DATASET ENTRIES section start
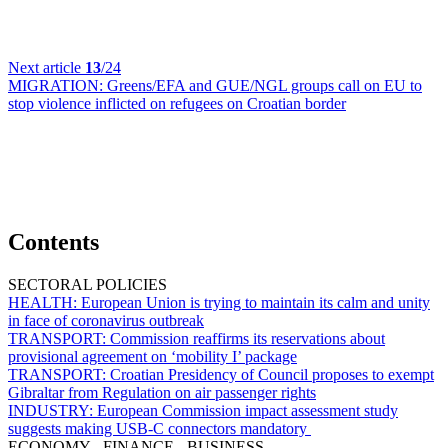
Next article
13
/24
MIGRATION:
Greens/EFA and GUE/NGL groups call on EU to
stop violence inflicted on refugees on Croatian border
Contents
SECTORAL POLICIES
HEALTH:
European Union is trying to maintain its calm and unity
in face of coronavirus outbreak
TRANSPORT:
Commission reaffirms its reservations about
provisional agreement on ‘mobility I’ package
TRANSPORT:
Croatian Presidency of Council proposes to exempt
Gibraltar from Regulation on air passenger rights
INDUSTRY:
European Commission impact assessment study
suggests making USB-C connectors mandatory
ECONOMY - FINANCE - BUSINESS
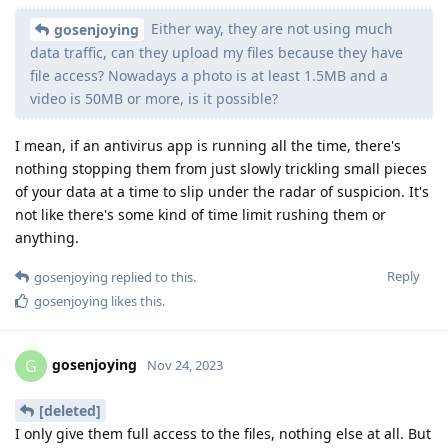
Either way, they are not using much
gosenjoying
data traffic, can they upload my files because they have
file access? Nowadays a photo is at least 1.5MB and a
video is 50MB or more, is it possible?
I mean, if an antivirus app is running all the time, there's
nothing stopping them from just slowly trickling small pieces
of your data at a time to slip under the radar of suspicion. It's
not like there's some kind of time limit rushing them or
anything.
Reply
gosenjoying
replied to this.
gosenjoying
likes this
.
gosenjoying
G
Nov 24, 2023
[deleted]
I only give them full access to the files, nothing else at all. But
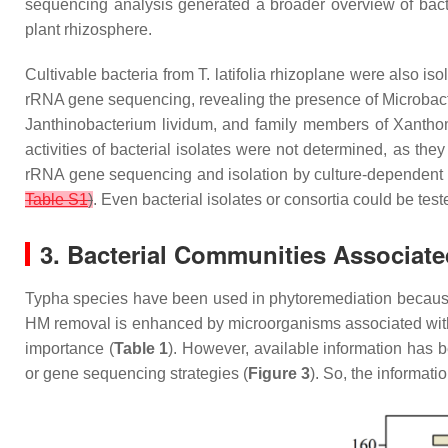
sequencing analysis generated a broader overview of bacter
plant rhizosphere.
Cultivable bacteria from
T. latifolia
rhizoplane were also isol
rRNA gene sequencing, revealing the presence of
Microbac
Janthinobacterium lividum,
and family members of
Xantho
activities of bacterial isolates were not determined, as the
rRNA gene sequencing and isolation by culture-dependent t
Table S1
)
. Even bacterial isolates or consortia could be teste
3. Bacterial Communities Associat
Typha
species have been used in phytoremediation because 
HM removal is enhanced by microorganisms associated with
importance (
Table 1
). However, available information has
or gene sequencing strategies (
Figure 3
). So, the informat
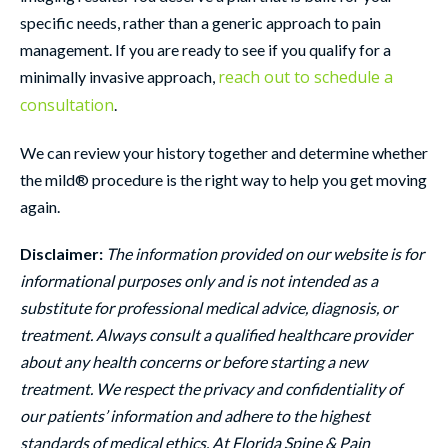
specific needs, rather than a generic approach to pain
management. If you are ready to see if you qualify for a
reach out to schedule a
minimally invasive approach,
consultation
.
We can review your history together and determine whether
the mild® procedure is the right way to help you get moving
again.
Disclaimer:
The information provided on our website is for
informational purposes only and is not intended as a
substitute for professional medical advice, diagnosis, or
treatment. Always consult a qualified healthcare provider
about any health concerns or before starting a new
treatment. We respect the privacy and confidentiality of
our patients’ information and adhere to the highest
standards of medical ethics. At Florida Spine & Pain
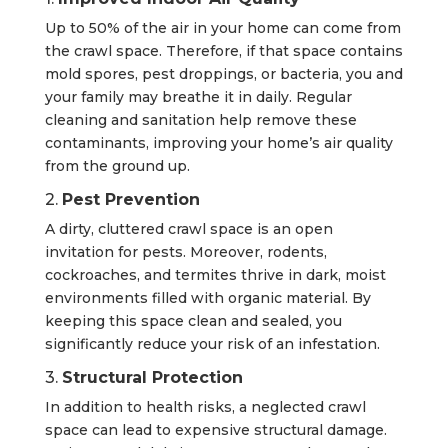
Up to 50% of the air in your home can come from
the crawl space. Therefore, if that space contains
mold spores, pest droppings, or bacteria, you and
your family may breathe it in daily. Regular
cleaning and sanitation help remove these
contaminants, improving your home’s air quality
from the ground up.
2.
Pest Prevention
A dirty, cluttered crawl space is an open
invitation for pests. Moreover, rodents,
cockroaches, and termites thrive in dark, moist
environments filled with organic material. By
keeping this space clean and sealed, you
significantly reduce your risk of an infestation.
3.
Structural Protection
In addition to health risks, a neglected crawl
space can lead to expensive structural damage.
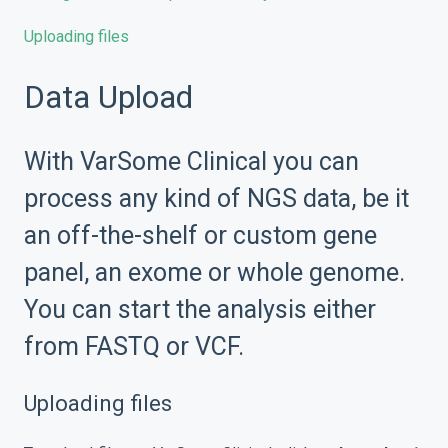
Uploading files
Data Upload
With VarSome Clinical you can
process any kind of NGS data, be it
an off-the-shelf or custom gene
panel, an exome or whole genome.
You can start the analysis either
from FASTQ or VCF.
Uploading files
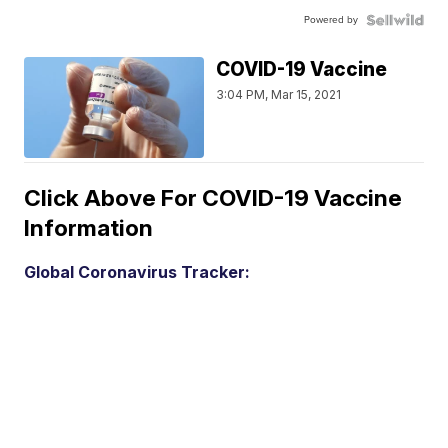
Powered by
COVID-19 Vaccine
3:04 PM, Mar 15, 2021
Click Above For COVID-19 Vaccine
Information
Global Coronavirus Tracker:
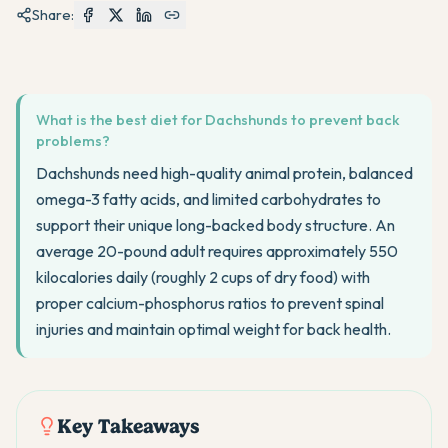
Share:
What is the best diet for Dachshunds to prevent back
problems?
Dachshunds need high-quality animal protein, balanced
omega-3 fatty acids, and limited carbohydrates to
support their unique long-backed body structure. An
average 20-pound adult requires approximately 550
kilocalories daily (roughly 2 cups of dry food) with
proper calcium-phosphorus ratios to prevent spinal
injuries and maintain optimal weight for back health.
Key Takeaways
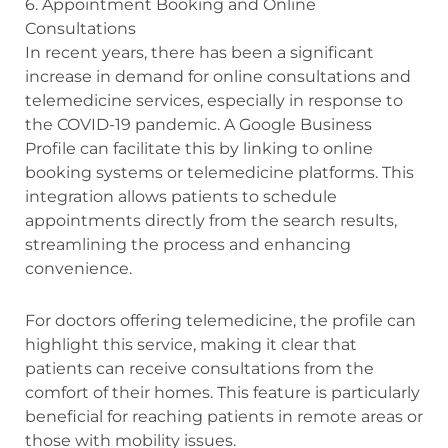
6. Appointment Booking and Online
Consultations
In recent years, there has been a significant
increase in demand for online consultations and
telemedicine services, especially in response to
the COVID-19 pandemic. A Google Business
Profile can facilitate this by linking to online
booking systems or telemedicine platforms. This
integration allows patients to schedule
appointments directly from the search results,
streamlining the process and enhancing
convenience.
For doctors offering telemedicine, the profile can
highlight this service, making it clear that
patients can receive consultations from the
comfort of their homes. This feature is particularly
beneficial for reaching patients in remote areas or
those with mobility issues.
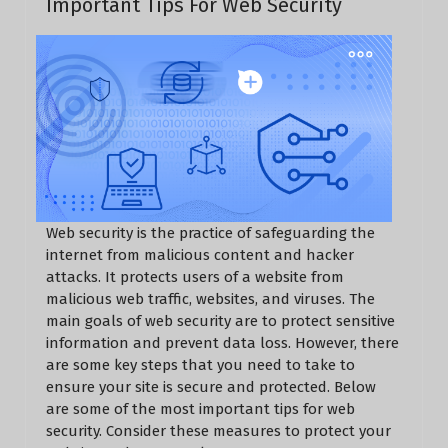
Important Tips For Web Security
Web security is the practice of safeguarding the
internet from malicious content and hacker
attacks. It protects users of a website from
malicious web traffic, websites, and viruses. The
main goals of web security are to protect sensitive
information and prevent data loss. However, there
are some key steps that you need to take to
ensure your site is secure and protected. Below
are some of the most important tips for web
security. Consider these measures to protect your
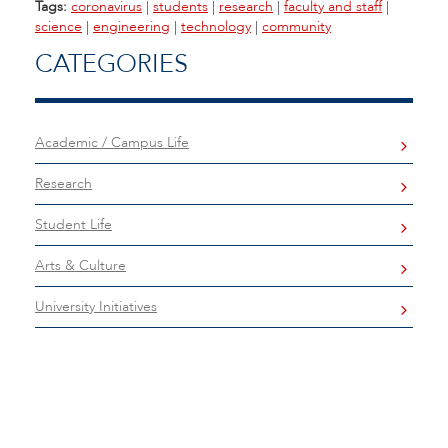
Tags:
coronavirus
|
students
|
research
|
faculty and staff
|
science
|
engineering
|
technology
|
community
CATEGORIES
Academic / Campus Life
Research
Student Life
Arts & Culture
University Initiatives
DATASET ENTRIES section end
Print the data once more without any change, skipping each picture.

Next article
13
/24
MIGRATION:
Greens/EFA and GUE/NGL groups call on EU to
stop violence inflicted on refugees on Croatian border
Contents
SECTORAL POLICIES
HEALTH:
European Union is trying to maintain its calm and unity
in face of coronavirus outbreak
TRANSPORT:
Commission reaffirms its reservations about
provisional agreement on ‘mobility I’ package
TRANSPORT:
Croatian Presidency of Council proposes to exempt
Gibraltar from Regulation on air passenger rights
INDUSTRY:
European Commission impact assessment study
suggests making USB-C connectors mandatory
ECONOMY - FINANCE - BUSINESS
Either way, they are not using much
gosenjoying
data traffic, can they upload my files because they have
file access? Nowadays a photo is at least 1.5MB and a
video is 50MB or more, is it possible?
I mean, if an antivirus app is running all the time, there's
nothing stopping them from just slowly trickling small pieces
of your data at a time to slip under the radar of suspicion. It's
not like there's some kind of time limit rushing them or
anything.
Reply
gosenjoying
replied to this.
gosenjoying
likes this
.
gosenjoying
G
Nov 24, 2023
[deleted]
I only give them full access to the files, nothing else at all. But
sequencing analysis generated a broader overview of bacter
plant rhizosphere.
Cultivable bacteria from
T. latifolia
rhizoplane were also isol
rRNA gene sequencing, revealing the presence of
Microbac
Janthinobacterium lividum,
and family members of
Xantho
activities of bacterial isolates were not determined, as the
rRNA gene sequencing and isolation by culture-dependent t
Table S1
)
. Even bacterial isolates or consortia could be teste
3. Bacterial Communities Associat
Typha
species have been used in phytoremediation because 
HM removal is enhanced by microorganisms associated with
importance (
Table 1
). However, available information has
or gene sequencing strategies (
Figure 3
). So, the informat
specific needs, rather than a generic approach to pain
management. If you are ready to see if you qualify for a
reach out to schedule a
minimally invasive approach,
consultation
.
We can review your history together and determine whether
the mild® procedure is the right way to help you get moving
again.
Disclaimer:
The information provided on our website is for
informational purposes only and is not intended as a
substitute for professional medical advice, diagnosis, or
treatment. Always consult a qualified healthcare provider
about any health concerns or before starting a new
treatment. We respect the privacy and confidentiality of
our patients’ information and adhere to the highest
standards of medical ethics. At Florida Spine & Pain
Up to 50% of the air in your home can come from
the crawl space. Therefore, if that space contains
mold spores, pest droppings, or bacteria, you and
your family may breathe it in daily. Regular
cleaning and sanitation help remove these
contaminants, improving your home’s air quality
from the ground up.
2.
Pest Prevention
A dirty, cluttered crawl space is an open
invitation for pests. Moreover, rodents,
cockroaches, and termites thrive in dark, moist
environments filled with organic material. By
keeping this space clean and sealed, you
significantly reduce your risk of an infestation.
3.
Structural Protection
In addition to health risks, a neglected crawl
space can lead to expensive structural damage.
Uploading files
Data Upload
With VarSome Clinical you can
process any kind of NGS data, be it
an off-the-shelf or custom gene
panel, an exome or whole genome.
You can start the analysis either
from FASTQ or VCF.
Uploading files
Powered by
COVID-19 Vaccine
3:04 PM, Mar 15, 2021
Click Above For COVID-19 Vaccine
Information
Global Coronavirus Tracker:
Share:
What is the best diet for Dachshunds to prevent back
problems?
Dachshunds need high-quality animal protein, balanced
omega-3 fatty acids, and limited carbohydrates to
support their unique long-backed body structure. An
average 20-pound adult requires approximately 550
kilocalories daily (roughly 2 cups of dry food) with
proper calcium-phosphorus ratios to prevent spinal
injuries and maintain optimal weight for back health.
Key Takeaways
6. Appointment Booking and Online
Consultations
In recent years, there has been a significant
increase in demand for online consultations and
telemedicine services, especially in response to
the COVID-19 pandemic. A Google Business
Profile can facilitate this by linking to online
booking systems or telemedicine platforms. This
integration allows patients to schedule
appointments directly from the search results,
streamlining the process and enhancing
convenience.
For doctors offering telemedicine, the profile can
highlight this service, making it clear that
patients can receive consultations from the
comfort of their homes. This feature is particularly
beneficial for reaching patients in remote areas or
those with mobility issues.
Important Tips For Web Security
Web security is the practice of safeguarding the
internet from malicious content and hacker
attacks. It protects users of a website from
malicious web traffic, websites, and viruses. The
main goals of web security are to protect sensitive
information and prevent data loss. However, there
are some key steps that you need to take to
ensure your site is secure and protected. Below
are some of the most important tips for web
security. Consider these measures to protect your
Tags:
coronavirus
|
students
|
research
|
faculty and staff
|
science
|
engineering
|
technology
|
community
CATEGORIES
Academic / Campus Life
Research
Student Life
Arts & Culture
University Initiatives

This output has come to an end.